Continuous Integration For One Person Projects?

posted on 12/14/07 at 08:21:43 pm by Joel Ross

Scott Reynolds put together a nice post giving high level reasoning for using Continuous Integration. If you're not using CI now, but are looking for a reason to do so, he's got a nice anecdotal example.

I think it's great that Scott's put up some content for beginners. I'd love to see a lot of people put up beginner guides. Having said that, he started out with a statement I disagree with.

If you are alone, writing code with no team, no release cycle, no QA, or anything of the sort of stuff that represents professional software development, then CI is probably nothing more than mental masturbation , and a nice exercise to do that nets you no gain.

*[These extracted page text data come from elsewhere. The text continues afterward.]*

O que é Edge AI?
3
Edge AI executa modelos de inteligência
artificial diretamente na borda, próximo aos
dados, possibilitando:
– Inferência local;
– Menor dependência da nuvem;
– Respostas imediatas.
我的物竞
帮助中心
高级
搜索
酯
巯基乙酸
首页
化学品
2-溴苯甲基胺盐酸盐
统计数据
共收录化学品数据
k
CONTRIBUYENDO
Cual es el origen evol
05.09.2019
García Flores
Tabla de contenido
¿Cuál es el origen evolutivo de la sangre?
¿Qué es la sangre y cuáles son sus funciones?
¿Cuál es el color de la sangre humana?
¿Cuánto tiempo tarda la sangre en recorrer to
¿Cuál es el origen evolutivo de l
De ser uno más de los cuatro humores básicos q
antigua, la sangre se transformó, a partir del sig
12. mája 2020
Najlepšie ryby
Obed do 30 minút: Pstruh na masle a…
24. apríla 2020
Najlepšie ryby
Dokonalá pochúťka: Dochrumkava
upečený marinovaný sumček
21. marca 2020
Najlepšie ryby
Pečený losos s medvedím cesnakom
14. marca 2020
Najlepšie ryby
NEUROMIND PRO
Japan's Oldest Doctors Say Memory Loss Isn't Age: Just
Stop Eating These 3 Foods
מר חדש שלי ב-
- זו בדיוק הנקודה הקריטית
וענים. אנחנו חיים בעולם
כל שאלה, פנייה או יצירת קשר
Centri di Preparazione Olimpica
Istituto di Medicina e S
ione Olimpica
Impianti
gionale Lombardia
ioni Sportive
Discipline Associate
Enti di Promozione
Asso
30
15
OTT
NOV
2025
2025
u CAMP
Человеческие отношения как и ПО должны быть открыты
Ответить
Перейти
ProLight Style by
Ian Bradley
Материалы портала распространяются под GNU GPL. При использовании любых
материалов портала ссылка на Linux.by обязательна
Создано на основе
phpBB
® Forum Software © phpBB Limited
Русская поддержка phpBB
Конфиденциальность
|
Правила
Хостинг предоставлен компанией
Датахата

I have a few side projects that I've written, and I have my own personal CI server set up for those projects. I'm the only developer on it, but there's a reason I have CI. I know if it builds locally, it'll build on the server, so I don't get that benefit out of it. But I do get something out of it. Whenever I set up a CI server, for every project checked in, I typically create at least two CI "projects" for it. The first is a dev build. In a single person environment, this doesn't get you much. It's "mental masturbation". The other one is a Production build, which does everything in release mode and completely automates how I deploy my software. Any manual deployment steps I would take without CI are automated here.

As an example, I have a web site that I have to upload to another server. It has different web.config settings between dev and production, as well. My build process handles all of that for me - well, not completely. I don't go as far as automatically deploying, but it does drop a zip file on the web server for me so I can get it easily.

Bottom line is that even if it's just me, any part of a manual process that can be automated should be. It's not hard to zip up a release build and copy it to the web server, but it's much easier to click a button and come back later when it's done. And the more manual steps, the more likely you are to mess it up!